## YOUR TASK
Count the lines in the records below that contain the string "alphaTex", matching case exactly. Reply with the number alone.

— BEGIN INPUT DATA —

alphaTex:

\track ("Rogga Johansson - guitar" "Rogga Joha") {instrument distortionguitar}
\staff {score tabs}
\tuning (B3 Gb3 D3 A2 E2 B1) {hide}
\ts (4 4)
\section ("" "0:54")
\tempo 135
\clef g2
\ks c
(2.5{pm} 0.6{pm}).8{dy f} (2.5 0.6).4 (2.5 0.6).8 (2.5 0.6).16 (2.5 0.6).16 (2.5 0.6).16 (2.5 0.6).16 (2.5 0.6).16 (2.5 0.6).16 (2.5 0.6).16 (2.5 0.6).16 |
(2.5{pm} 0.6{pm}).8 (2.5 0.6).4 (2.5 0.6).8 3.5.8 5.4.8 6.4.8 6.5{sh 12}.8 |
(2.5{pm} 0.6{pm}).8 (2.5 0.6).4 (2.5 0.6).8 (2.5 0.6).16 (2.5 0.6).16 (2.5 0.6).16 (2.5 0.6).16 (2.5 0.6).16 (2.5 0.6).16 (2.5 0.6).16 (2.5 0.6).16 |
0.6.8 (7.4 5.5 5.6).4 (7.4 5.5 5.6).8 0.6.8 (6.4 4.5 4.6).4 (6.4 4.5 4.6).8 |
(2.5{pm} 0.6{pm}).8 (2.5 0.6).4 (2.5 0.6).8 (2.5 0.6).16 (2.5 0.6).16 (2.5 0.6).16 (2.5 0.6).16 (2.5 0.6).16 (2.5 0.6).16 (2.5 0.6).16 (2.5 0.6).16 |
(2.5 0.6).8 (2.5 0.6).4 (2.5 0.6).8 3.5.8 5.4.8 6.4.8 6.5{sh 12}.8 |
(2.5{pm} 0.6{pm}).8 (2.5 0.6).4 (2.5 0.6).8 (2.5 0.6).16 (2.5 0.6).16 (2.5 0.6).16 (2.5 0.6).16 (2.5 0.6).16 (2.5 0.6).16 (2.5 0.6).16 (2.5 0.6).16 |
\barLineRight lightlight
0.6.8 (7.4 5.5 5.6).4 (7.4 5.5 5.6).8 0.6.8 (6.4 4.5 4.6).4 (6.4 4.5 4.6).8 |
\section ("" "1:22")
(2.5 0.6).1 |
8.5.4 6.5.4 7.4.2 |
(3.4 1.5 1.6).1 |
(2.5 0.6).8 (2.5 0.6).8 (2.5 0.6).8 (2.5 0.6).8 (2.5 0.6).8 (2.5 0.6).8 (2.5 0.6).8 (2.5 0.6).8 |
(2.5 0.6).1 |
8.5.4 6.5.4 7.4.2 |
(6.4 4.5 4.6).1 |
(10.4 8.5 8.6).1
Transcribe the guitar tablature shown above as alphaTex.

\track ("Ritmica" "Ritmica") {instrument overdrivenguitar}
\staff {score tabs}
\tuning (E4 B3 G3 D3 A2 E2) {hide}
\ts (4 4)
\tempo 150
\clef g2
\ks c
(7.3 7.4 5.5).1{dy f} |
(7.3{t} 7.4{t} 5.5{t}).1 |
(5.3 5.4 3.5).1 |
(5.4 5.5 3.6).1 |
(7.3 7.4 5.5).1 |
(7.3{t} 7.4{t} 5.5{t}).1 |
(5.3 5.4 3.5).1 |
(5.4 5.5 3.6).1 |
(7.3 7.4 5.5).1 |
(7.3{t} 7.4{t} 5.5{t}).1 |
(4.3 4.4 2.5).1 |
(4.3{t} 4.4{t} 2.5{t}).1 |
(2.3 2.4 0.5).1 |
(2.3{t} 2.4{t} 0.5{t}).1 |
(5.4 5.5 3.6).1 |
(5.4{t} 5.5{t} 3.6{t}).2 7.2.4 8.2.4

— END INPUT DATA —

## OUTPUT
2